Spanish military man and Liberal-Moderate politician

Manuel Gutiérrez de la Concha e Irigoyen, Marquis of the Duero (3 April 1808 – 27 June 1874) was a Spanish military man and Liberal-Moderate politician, noted for opposing the Carlist rebellions. He was born in Córdoba del Tucumán, Viceroyalty of the Río de la Plata (now Córdoba, Argentina), on 3 April 1808, and died at Monte Muro, Navarre, on 27 June 1874.

== Biography ==
Manuel de la Concha was born in Córdoba in present-day Argentina. His mother was Petra Irigoyen and his father was Juan Gutiérrez de la Concha y Mazón, brigadier de marina (naval officer), and later gobernador intendente (governor) of the province of Tucumán. His father was killed during the fighting that followed the May Revolution in 1810. In 1814 the family moved to Spain, where Manuel de la Concha began his schooling. He entered the Royal Guard as a cadet in 1820, was promoted to alférez (second lieutenant) in 1825 and to lieutenant in 1832.

* _What is needed_
Write out the stretch of the biography of Manuel Gutiérrez de la Concha from "Manuel Gutiérrez de" through "27 June 1874.", word for word.

Dataset entries:
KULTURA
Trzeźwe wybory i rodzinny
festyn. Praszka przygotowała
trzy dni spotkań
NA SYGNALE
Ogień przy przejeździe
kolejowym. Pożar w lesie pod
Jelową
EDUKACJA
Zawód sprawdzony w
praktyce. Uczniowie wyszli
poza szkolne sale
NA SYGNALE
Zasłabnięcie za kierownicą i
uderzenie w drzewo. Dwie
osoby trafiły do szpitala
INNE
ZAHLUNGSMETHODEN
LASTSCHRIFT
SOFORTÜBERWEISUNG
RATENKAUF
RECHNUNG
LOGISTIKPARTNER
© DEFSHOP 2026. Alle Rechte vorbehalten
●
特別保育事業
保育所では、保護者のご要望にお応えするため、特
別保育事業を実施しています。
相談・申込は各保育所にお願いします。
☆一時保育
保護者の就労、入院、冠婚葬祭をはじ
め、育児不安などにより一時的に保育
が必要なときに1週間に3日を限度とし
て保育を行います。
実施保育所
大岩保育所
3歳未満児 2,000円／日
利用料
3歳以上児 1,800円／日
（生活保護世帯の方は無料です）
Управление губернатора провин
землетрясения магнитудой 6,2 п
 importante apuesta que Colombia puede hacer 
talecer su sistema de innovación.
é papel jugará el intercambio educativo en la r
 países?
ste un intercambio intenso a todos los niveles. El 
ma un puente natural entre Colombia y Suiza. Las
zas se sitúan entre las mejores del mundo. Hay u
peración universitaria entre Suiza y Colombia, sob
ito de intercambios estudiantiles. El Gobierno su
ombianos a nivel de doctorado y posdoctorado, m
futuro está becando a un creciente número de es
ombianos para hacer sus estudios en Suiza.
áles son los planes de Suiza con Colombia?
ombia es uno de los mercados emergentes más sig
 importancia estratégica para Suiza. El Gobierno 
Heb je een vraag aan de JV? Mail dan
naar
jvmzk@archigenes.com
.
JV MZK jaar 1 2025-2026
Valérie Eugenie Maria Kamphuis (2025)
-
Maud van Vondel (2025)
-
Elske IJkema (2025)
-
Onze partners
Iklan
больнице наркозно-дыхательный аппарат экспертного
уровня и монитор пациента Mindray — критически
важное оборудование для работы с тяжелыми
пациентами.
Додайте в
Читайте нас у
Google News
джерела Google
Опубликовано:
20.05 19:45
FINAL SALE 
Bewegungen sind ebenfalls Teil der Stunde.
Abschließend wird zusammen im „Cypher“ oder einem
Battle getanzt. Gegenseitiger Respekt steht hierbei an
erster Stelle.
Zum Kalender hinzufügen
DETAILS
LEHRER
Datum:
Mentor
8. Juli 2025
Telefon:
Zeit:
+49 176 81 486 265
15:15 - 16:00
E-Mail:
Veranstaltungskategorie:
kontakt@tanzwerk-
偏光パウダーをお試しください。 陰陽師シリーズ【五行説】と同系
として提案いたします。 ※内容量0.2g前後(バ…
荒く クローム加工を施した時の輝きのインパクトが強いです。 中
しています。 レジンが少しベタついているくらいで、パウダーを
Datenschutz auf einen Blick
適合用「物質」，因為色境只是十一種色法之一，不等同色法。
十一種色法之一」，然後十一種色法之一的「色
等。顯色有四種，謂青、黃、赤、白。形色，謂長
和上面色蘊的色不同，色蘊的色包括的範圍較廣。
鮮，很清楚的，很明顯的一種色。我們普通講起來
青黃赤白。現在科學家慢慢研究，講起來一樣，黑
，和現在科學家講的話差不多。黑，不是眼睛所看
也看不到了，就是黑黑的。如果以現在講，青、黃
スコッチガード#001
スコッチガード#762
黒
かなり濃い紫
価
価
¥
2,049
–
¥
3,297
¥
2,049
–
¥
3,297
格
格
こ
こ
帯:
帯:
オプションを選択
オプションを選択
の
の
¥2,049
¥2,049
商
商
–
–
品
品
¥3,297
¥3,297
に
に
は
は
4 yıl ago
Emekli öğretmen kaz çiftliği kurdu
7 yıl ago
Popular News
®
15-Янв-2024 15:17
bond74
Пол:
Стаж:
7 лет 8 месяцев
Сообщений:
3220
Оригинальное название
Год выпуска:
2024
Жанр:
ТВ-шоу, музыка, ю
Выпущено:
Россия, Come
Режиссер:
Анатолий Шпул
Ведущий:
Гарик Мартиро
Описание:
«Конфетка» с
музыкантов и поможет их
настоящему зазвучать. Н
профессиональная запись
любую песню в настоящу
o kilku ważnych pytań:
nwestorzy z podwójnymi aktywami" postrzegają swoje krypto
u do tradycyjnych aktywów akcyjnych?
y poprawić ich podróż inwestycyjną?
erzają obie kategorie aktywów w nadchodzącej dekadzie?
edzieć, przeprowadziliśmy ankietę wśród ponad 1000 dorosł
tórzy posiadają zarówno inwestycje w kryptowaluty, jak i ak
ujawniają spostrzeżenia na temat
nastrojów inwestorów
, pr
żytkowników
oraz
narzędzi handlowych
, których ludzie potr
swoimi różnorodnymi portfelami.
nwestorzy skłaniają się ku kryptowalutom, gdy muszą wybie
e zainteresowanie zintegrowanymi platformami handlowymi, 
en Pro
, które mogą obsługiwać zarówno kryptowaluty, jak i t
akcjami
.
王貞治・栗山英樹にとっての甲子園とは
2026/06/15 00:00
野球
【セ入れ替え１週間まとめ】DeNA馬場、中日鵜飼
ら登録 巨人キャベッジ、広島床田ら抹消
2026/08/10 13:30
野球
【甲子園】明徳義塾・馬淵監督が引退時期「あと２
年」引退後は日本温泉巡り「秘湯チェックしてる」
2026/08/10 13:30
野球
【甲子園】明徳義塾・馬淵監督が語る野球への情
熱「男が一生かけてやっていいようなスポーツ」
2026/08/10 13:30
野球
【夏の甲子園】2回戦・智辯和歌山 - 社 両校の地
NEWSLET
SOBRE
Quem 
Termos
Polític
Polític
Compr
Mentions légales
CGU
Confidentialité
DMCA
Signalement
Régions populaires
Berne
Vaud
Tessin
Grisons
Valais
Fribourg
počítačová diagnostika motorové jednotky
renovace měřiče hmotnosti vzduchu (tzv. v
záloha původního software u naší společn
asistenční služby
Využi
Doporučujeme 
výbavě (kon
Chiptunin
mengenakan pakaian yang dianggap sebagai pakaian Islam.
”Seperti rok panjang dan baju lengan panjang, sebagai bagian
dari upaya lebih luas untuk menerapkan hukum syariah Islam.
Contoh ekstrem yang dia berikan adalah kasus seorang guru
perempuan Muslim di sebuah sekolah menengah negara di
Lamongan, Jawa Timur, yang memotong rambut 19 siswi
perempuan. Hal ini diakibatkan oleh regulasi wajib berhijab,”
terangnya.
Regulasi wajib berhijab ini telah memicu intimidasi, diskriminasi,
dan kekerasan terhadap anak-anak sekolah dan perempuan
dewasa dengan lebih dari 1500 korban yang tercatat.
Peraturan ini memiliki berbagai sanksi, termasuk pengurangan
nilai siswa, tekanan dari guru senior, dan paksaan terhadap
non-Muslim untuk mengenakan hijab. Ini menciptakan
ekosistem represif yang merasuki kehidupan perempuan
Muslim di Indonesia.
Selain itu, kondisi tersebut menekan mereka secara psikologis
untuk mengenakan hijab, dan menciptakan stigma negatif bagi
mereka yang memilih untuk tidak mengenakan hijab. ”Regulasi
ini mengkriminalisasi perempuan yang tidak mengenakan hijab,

* _Output_
Manuel Gutiérrez de la Concha e Irigoyen, Marquis of the Duero (3 April 1808 – 27 June 1874) was a Spanish military man and Liberal-Moderate politician, noted for opposing the Carlist rebellions. He was born in Córdoba del Tucumán, Viceroyalty of the Río de la Plata (now Córdoba, Argentina), on 3 April 1808, and died at Monte Muro, Navarre, on 27 June 1874.